Typical Contract Structure
Prenuptial contracts (commonly known as “prenuptial agreements,” or “prenups”) are increasingly used among marriage partners as a way to simplify the property division process in the event of divorce. Prenuptial contracts can predetermine how certain property will be divided if a couple decides to divorce at some point in the future. Today, we will go over a few details on these contracts by examining their structure and requirements more closely.
The structure of prenuptial contracts is very much like the “standard” or typical structure of most other contracts. Prenuptial contracts will include certain necessary information (about the parties, important dates, recitations, etc.) and follow a predictable pattern. The parties will make distinctions between “marital property” and “separate property,” and include specific instructions regarding how property would be assigned in divorce. The prenuptial contract should include instructions regarding debt, as couples often deal with debt in marriage.
In addition, the parties will make reference to spousal maintenance and can make determinations in advance. The contract will reference each spouse’s responsibilities in the context of the marriage and these responsibilities can be as elaborate as the couple wish. For instance, couples can use prenuptial contracts to determine how bank accounts are managed, how other property is managed, how disputes will be handled regarding finances, and so forth. The contract will also indicate that the financial disclosures have been made fully and properly. Furthermore, the contract will include a section on how the contract may be modified, voided, the date of effectiveness, notary signature, witness signatures, and other standard language.
The prenuptial contract will also include reference to which state law will govern the court’s interpretation of the contract.
Colorado Follows the UPAA
In addition to the format, readers should be aware of the formal requirements which govern the enforceability of prenuptial contracts in Colorado. In many ways, prenuptial contracts follow the core principles of the common law of contracts, although Colorado has adopted specific rules on prenuptial contracts from the Uniform Prenuptial Agreement Act (UPAA). The UPAA brings consistency to the rules on prenuptial contracts across the country, similar to the UCC for commercial contracts. Under the UPAA, prenuptial agreements need to meet the following requirements to be enforceable: (1) there must be lack of duress – the acceptance must be completely voluntary, (2) both spouses must have access to legal representation prior to signing, and (3) there must be proper financial disclosures prior to signing.
These are firm requirements, and so Colorado courts will not enforce a prenuptial agreement which doesn’t fully satisfy these requirements.
Guidance on Duress, Disclosures & Representation
When it comes to the enforceability of prenuptial contracts, the parties need to understand clearly how the requirements are construed. In this context, for instance, the term “duress” essentially refers to any sort of pressure or compulsion which materially influences a given person’s decision. A complete understanding of this concept requires reference to case law, which is also the case with the other requirements. If a spouse contends that he or she lacked reasonable access to legal representation, Colorado courts will view the situation in its entirety and then make an individualized determination.

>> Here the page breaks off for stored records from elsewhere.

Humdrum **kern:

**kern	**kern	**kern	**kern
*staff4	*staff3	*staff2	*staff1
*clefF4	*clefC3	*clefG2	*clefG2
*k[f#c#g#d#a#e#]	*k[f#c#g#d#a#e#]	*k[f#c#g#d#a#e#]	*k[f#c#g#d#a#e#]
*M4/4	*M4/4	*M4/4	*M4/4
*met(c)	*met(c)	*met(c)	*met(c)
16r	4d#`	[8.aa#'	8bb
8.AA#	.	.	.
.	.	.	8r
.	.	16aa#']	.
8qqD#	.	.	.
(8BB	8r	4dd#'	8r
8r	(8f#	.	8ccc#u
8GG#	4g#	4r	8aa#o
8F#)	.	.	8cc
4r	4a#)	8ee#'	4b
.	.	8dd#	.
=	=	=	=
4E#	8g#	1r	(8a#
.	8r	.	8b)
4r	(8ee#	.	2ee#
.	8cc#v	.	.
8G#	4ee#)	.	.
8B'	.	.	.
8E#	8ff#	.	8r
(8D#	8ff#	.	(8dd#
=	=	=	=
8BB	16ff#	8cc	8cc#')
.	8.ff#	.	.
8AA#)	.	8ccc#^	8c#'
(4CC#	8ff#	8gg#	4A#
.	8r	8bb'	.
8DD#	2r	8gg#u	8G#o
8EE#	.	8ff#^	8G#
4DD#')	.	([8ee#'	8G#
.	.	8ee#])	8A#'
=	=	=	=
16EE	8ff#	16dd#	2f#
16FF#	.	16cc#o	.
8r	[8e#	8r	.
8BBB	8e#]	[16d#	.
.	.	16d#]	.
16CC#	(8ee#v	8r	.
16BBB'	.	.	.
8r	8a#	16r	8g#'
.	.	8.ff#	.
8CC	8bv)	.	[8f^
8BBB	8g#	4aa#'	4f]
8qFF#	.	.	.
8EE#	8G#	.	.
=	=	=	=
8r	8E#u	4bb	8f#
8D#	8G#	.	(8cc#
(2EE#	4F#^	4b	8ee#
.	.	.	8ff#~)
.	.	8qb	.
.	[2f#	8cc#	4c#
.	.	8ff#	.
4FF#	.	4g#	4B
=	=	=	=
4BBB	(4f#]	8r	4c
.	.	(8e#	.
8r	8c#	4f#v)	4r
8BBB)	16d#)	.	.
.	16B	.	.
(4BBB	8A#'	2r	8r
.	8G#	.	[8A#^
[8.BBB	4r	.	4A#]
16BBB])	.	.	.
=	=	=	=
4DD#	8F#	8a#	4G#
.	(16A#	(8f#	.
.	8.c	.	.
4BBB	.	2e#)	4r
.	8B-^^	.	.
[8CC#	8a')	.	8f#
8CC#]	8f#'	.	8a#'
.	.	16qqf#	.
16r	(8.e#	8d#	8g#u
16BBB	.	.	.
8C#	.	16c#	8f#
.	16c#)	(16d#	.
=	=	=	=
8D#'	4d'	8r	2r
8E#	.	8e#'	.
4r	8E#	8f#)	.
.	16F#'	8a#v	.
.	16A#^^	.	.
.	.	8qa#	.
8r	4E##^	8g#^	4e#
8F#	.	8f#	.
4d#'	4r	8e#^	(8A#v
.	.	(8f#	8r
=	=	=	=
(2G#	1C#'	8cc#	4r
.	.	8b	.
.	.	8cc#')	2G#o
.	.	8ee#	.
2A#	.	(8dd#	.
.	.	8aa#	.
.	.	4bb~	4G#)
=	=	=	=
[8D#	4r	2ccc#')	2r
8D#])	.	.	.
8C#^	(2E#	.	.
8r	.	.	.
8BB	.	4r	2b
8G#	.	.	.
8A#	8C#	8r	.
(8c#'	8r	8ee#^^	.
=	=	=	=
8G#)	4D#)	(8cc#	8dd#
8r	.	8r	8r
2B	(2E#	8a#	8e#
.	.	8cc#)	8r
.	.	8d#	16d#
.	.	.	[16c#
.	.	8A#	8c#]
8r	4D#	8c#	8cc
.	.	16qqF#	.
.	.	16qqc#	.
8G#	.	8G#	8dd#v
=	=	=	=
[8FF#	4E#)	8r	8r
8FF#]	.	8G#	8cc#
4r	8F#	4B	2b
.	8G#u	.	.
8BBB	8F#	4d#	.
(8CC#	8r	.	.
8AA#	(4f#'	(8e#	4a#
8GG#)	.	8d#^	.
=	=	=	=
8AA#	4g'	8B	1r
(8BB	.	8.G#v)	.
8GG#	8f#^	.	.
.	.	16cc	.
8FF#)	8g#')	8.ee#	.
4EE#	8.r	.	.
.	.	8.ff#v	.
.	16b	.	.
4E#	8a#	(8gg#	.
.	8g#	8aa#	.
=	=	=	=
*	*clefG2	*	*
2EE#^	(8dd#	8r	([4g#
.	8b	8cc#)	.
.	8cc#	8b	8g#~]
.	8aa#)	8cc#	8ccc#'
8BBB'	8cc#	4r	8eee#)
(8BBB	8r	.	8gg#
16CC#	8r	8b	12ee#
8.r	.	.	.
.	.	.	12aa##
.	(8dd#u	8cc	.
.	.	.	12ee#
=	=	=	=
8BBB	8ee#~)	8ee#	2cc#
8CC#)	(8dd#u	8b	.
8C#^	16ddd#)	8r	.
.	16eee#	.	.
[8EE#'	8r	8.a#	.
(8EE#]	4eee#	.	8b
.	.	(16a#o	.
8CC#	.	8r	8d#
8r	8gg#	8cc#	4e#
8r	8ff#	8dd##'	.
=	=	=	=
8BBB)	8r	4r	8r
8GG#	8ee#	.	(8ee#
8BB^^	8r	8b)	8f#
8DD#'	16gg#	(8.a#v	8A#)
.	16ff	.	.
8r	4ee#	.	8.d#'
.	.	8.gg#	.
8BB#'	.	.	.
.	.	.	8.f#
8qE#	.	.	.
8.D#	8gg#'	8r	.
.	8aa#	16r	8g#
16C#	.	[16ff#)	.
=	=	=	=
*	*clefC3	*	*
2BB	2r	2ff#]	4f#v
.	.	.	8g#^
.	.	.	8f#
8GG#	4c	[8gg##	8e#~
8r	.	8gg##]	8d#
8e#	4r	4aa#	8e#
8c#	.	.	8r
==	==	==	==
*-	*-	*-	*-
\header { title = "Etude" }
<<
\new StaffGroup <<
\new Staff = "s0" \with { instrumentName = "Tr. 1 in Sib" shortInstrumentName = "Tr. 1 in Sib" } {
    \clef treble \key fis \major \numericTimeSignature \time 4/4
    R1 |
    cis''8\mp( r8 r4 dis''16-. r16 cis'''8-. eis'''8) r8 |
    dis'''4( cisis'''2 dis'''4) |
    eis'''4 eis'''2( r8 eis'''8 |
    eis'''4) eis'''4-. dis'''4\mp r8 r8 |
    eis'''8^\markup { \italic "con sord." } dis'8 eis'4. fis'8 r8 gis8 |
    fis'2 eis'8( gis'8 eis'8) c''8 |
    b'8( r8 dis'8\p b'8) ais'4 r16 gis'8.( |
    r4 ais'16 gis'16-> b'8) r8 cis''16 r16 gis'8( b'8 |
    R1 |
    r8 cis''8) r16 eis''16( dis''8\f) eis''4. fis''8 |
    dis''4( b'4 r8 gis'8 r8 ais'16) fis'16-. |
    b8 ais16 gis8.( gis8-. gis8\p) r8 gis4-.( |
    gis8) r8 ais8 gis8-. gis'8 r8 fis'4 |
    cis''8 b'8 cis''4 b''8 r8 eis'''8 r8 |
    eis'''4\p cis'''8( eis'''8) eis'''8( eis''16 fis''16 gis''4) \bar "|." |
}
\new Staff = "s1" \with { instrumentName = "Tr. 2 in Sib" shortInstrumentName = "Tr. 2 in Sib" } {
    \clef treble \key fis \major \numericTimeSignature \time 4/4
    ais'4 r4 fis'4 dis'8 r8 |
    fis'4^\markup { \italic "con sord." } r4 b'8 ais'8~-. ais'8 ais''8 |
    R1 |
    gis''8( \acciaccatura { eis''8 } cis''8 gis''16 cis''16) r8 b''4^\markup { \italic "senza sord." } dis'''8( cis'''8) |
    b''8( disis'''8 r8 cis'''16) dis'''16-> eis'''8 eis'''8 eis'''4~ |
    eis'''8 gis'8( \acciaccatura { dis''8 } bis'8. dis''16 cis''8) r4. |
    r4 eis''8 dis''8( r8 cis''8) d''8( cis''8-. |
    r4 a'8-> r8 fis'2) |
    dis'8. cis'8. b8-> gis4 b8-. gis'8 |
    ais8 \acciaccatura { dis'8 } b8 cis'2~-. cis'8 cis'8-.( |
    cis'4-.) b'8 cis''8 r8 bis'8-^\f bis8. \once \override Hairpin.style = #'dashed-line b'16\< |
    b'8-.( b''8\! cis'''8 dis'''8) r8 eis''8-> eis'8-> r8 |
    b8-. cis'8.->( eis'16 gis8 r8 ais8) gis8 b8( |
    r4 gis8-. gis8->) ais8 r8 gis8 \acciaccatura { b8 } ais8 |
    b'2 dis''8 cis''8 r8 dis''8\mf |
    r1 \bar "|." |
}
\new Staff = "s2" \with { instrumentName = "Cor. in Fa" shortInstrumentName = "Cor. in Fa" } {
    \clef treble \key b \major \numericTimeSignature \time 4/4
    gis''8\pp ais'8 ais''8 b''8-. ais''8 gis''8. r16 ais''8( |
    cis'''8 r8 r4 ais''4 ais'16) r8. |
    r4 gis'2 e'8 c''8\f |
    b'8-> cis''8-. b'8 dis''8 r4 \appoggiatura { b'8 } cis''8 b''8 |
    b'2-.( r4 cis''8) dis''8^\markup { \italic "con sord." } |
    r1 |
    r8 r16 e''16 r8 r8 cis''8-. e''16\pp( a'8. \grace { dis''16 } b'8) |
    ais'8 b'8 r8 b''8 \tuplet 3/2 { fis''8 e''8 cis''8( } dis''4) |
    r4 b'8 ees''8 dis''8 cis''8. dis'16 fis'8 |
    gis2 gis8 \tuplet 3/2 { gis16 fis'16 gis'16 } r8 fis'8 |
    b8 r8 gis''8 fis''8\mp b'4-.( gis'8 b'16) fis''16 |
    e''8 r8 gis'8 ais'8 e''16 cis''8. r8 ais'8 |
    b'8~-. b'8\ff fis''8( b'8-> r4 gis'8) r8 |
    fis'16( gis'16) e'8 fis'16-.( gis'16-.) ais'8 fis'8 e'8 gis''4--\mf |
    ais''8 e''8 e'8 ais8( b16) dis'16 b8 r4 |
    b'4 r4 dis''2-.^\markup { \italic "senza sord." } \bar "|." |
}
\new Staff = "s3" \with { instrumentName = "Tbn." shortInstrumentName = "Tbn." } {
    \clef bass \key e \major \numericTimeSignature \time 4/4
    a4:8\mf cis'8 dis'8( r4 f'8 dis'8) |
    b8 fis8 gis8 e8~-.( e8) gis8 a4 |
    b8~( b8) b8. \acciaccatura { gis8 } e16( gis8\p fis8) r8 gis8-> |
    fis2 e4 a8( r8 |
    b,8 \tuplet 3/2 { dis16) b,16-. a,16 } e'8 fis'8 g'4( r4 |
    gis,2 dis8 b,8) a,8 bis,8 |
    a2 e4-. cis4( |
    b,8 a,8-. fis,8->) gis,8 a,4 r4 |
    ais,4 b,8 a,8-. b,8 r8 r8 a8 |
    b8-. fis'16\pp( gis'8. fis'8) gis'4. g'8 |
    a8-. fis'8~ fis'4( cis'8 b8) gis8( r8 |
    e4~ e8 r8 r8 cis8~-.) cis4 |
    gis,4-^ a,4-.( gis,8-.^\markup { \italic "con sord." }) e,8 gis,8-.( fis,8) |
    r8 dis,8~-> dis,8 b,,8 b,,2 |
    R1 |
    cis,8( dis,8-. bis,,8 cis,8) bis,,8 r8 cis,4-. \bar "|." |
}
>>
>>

In addition to the three requirements referenced, there is also the requirement of “unconscionability.” This concept also originates in the common law, and refers to the “bargaining power” of the parties relative to each other. This is also an important piece of information which needs to be firmly understood.
The last important topic to note is that a couple cannot have anything in the prenuptial contract that defines what child support will be in the event of divorce. This means while a couple can contract around spousal maintenance, child support will have to be left out.